Сняли под квартиру этаж большого дома, направили туда еще в июле обоз с провиантом. Решили, что Алесь поживет год с ро­дителями, привыкнет к городской жизни. («Ему тоже нужен боль­шой город. Порой он чуть-чуть еще мужик».) А там будет жить остальные три года с «дядькой», с тем самым Халимоном Кирдуном, да его женой за кухарку, да еще с Логвином, который будет следить, чтобы паныч не оставлял верховой езды и физических упражнений.

Ургу тоже направили с обозом в Вильню.

И все равно ехать было грустно. Тринадцатилетний паренек шел теперь с Кондратием на охоту, ощущая, что он прощается с этим солнечным днем, с гривами среди озер и болот, с облаками.
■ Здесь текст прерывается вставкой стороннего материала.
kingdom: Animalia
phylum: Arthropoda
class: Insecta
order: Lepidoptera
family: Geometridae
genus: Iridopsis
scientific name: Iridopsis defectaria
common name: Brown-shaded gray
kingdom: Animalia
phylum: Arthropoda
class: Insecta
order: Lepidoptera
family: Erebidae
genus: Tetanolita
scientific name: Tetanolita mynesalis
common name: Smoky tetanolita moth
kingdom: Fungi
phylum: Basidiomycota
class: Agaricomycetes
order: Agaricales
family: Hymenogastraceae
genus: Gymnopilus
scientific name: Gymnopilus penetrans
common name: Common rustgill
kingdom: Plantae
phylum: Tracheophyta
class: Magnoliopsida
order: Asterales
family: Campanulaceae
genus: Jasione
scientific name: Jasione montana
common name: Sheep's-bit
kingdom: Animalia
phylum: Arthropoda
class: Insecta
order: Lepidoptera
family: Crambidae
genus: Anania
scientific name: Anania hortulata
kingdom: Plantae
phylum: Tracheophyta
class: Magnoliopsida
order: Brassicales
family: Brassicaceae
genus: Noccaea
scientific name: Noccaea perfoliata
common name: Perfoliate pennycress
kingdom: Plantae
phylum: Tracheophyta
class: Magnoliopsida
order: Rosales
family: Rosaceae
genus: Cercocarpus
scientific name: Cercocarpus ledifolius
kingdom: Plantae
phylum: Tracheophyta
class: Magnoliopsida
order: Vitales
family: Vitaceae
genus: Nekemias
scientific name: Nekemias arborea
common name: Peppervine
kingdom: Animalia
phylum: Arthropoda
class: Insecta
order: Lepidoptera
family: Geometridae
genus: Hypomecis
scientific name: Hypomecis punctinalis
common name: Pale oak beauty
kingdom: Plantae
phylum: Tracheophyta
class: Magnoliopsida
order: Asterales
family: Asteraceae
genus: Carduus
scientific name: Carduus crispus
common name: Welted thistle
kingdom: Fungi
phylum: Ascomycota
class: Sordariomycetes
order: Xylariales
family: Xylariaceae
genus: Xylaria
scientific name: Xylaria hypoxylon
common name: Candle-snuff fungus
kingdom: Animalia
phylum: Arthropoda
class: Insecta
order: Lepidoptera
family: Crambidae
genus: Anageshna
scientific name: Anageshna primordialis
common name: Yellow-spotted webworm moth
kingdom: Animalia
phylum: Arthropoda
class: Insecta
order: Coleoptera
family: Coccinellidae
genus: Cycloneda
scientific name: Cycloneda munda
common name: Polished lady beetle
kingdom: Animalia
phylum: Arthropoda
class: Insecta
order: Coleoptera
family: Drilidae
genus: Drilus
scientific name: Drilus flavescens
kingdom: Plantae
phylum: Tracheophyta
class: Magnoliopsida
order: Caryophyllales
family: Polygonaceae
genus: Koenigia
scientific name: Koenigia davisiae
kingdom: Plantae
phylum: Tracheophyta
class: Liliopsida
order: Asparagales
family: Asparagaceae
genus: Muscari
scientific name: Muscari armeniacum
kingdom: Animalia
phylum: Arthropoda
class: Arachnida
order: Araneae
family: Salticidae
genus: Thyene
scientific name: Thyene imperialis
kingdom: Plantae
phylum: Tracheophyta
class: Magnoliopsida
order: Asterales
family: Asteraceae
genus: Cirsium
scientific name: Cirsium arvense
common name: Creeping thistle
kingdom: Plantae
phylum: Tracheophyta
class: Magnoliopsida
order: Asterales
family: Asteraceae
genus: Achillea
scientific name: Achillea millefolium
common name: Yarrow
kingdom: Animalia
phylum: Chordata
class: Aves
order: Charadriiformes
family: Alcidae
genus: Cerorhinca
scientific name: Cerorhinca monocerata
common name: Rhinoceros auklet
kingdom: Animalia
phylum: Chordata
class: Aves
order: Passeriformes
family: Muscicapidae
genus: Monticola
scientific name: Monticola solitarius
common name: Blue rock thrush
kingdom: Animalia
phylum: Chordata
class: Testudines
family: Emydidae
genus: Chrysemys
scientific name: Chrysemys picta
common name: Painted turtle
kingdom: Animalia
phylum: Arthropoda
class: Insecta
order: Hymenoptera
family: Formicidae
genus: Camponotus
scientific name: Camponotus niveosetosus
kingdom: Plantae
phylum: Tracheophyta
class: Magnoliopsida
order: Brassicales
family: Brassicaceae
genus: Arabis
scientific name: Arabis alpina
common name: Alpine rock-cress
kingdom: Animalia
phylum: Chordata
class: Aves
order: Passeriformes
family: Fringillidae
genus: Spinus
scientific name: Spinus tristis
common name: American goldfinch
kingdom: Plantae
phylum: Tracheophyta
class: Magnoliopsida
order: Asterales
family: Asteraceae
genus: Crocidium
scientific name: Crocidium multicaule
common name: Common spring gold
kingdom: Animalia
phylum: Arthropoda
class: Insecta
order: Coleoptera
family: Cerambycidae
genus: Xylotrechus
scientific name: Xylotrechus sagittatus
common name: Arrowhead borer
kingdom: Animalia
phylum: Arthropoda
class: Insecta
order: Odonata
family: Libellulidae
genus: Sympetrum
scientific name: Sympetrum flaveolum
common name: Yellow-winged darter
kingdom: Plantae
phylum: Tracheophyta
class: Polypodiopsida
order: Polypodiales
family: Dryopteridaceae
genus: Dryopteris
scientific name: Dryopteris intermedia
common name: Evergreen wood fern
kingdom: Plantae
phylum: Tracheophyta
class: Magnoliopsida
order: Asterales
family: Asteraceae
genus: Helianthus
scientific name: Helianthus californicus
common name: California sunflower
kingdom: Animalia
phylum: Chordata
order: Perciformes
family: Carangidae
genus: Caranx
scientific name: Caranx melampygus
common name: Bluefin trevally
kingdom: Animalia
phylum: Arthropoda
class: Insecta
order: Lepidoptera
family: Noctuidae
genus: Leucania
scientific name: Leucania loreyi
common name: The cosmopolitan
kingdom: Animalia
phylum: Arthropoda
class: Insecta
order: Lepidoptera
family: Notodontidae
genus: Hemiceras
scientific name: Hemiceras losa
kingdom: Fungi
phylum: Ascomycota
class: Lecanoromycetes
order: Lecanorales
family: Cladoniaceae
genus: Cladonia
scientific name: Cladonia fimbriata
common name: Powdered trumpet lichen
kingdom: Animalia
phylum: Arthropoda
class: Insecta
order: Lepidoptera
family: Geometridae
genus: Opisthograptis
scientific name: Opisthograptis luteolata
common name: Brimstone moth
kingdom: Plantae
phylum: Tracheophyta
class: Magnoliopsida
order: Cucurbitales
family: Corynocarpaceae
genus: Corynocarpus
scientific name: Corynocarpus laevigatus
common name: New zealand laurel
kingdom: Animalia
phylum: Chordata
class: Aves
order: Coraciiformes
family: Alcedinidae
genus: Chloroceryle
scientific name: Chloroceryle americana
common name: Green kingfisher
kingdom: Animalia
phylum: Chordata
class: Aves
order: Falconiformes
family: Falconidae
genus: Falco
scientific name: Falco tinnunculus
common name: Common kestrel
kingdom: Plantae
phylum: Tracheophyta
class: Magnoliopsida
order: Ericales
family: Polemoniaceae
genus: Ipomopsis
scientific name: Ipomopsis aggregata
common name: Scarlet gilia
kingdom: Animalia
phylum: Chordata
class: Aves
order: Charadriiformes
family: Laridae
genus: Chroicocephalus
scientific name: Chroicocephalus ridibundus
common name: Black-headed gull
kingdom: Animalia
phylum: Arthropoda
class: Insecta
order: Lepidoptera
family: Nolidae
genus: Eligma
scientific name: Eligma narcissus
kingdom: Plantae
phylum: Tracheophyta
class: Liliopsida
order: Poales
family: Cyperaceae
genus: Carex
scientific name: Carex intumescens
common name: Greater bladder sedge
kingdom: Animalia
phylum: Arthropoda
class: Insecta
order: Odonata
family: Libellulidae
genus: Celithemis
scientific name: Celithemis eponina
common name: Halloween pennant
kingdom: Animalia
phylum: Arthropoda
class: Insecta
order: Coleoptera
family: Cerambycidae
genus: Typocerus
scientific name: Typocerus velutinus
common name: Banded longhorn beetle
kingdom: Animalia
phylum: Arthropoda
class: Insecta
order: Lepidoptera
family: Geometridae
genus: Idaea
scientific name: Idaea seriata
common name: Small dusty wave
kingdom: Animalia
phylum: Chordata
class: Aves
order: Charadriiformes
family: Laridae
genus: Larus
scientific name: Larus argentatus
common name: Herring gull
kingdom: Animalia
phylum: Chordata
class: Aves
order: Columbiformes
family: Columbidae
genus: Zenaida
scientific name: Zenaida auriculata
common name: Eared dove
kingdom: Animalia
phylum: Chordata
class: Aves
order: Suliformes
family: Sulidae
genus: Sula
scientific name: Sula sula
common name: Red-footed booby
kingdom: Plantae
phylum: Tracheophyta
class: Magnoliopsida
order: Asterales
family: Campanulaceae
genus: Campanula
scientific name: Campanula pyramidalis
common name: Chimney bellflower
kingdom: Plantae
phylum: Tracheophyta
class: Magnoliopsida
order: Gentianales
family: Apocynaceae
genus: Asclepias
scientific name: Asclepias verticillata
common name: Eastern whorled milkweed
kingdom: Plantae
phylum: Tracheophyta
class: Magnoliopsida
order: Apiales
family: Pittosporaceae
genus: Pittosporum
Гривы тянулись одна за другой. Кондратию и Алесю следовало пройти по ним версты три, а потом углубиться в лес. С одной, пра­вой, стороны к гривам подходили старицы Днепра. Слева распростирались залитые водою болота — Ревека вышла из берегов, — зарос­шие шпажником, или мечником, как называют его в Приднепровье, аиром и высокими ситниками. Там, в роскоши, вскармливались, по­крякивали и порой целыми стайками взлетали утки.

Полоса грив там-сям, в тех местах, где излишек воды перели­вался в Днепр, рассекалась протоками с чистой водой и песчаным дном. Там можно было уследить куликов-турухтанов. А можно было и просто свернуть в болото и идти, черпая воду выше голе­нищ, чувствуя, как тепло в ней ногам, пугая уток, которые лениво поднимаются в воздух.

— Какой это бандит тут ходит?.. Рап-рап... Посидеть спокойно не дают... Paп... paп...

Кондратий и Алесь шли, разделенные вершиной гряды, неви­димые друг для друга.

Алесь держал ружье наготове, шагал по травам навстречу пол­ным снежным облакам, тени которых иногда спокойно прополза­ли по ситникам, по ряби синей воды, по гривам, по нему самому.

Облака плыли в слепящей лазури, и легко было идти навстречу им, таким вольным и таким чистым.

Изредка встречались низкорослые дубки, кудрявился хваткий шиповник, расшитый оранжевыми ягодами. А потом снова были травы да вода, вода да травы: пижма и целые потоки, розовые за­росли мягких, даже по виду, пушистых кошачьих лапок.

Вересковые пустоши, облитые солнцем, так цвели, что медлен­ные облака, отражая их невиданное цветение, были окрашены снизу в легкий пурпур.

Алма бежала впереди, порой оглядывалась на Алеся. И весь этот комочек лохматой плоти даже дрожал от охотничьей страсти. А шагреневый черный нос ловил тысячи запахов: запахи вод, за­пахи трав, а среди всего этого — домовитый запах утки, диковатое веяние дупеля и острый — даже муторно — смрад водяной выпи.

Алесю не хотелось выстрелами нарушать величественно-ласко­вой тишины. И лишь услышав выстрел Кондратия, он понял, что надо начинать и ему. Алма как раз спугнула из ситников чирка, и Алесь срезал его. Потом он свернул в залитое водою болото, даже не болото — ноги сейчас чувствовали это, — а мокрый луг, на полсажени залитый высокой ильинской водой.

Собака плыла, а там, где было мелко, прыгала, делая иногда особенно высокий подскок над ситниками, чтобы увидеть, где хо­зяин. А потом опять лишь незаметной змейкой шевелился шпаж­ник и долетало из него характерное плескание — животом по воде — спаниеля.

И внезапно это плескание утихло. Твердо зная, что, если бы это был подранок, Алма на мокром месте поймала бы его и принесла хозяину, а не просто виляла задом над добычей, как это делают спаниели на суше, — Алесь пошел туда, где замер в шпажнике собачий бег.

И остановился, пораженный. Алма стояла и смотрела в куст, затопленный водой.

На ветке, согнув ее своей тяжестью, висели над самой водой расшитые саквы, какие носят овчары, красивые саквы из черного войлока, расшитого белой шерстью. Из одной саквы торчала рукоять пистолета, видимо, дорогого, украшенного старым матовым серебром. Не похоже было, чтобы саквы кто-то повесил: слишком небрежно, на одну сторону, они свисали. Склонись ветки еще не­много — и пистолет выпал бы в воду. Видимо, кто-то просто спе­шил ночью через болото, так спешил, что, потеряв саквы, не имел времени вернуться и отыскать их во тьме.